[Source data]
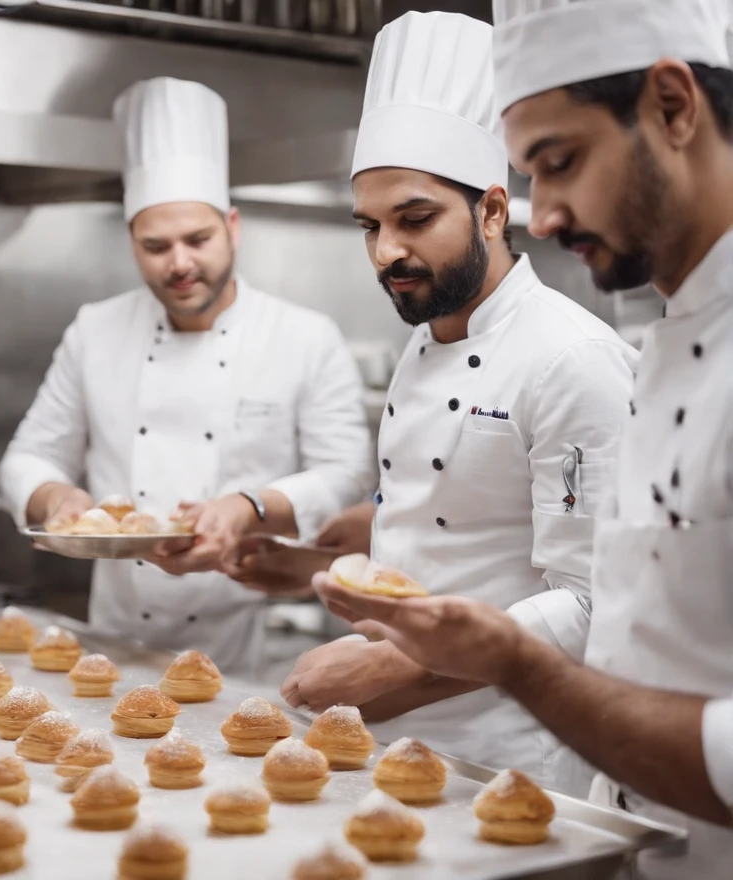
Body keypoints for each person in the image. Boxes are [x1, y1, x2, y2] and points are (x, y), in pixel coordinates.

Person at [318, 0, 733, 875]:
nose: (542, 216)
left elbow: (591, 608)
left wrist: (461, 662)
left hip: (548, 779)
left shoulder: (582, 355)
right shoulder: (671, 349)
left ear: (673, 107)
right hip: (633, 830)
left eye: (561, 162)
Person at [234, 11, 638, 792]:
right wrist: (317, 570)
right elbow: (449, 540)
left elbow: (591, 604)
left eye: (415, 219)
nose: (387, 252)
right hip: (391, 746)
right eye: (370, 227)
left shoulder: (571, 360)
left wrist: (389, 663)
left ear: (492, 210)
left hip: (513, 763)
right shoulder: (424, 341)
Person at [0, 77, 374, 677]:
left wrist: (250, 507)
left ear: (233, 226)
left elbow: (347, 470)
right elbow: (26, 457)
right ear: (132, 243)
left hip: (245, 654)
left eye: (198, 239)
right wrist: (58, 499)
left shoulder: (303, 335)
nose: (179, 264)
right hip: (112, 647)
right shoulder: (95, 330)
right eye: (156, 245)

---

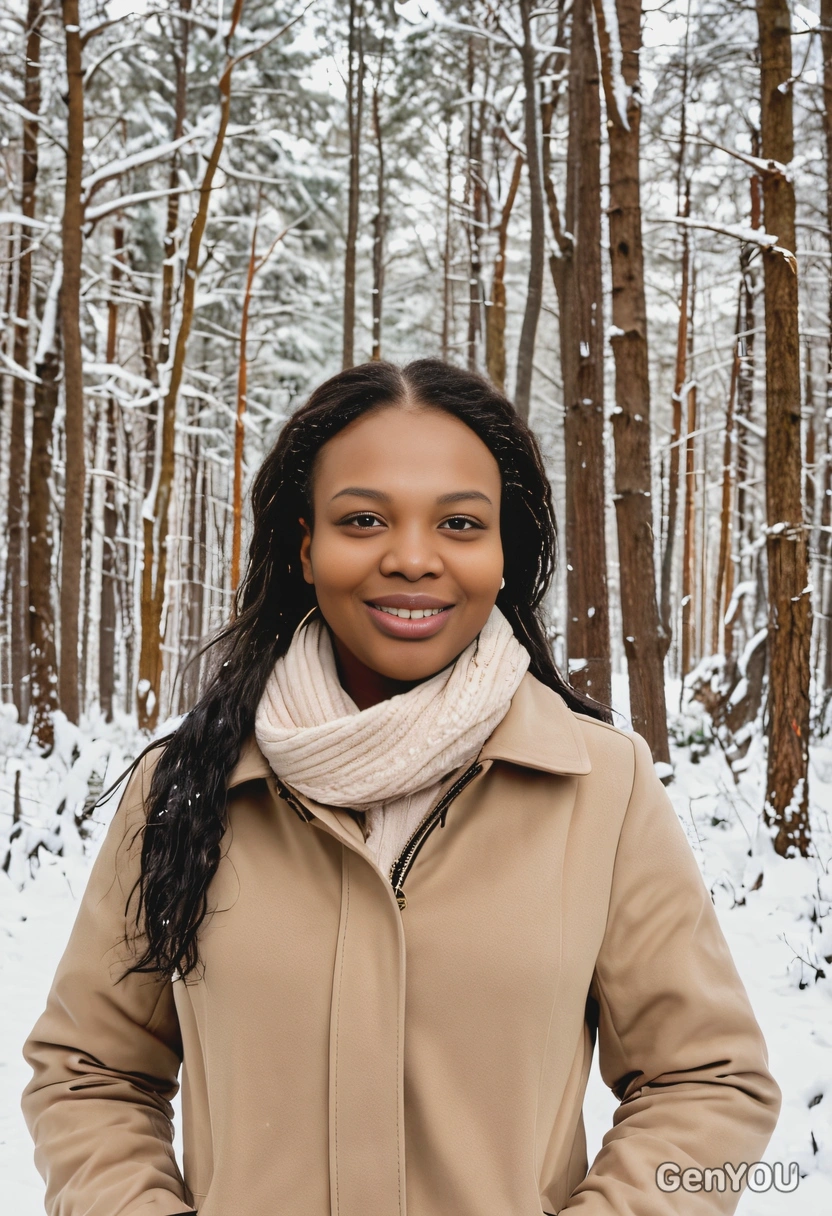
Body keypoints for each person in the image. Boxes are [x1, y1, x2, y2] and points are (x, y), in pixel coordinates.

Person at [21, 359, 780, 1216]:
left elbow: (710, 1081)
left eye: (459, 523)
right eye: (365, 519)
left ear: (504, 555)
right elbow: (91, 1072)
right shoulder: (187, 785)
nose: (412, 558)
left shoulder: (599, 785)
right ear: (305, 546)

• _BRIEF_
An exact, complete copy of the lines above from the one with "right hip: (391, 746)" through the one with "right eye: (156, 245)" is the whole answer.

• _RESPONSE BELOW_
right hip: (391, 746)
right eye: (370, 227)
left shoulder: (571, 360)
left wrist: (389, 663)
left ear: (492, 210)
left hip: (513, 763)
right shoulder: (424, 341)
Person at [0, 77, 374, 677]:
left wrist: (250, 507)
left ear: (233, 226)
left elbow: (347, 470)
right elbow: (26, 457)
right ear: (132, 243)
left hip: (245, 654)
left eye: (198, 239)
right wrist: (58, 499)
left shoulder: (303, 335)
nose: (179, 264)
right hip: (112, 647)
right shoulder: (95, 330)
right eye: (156, 245)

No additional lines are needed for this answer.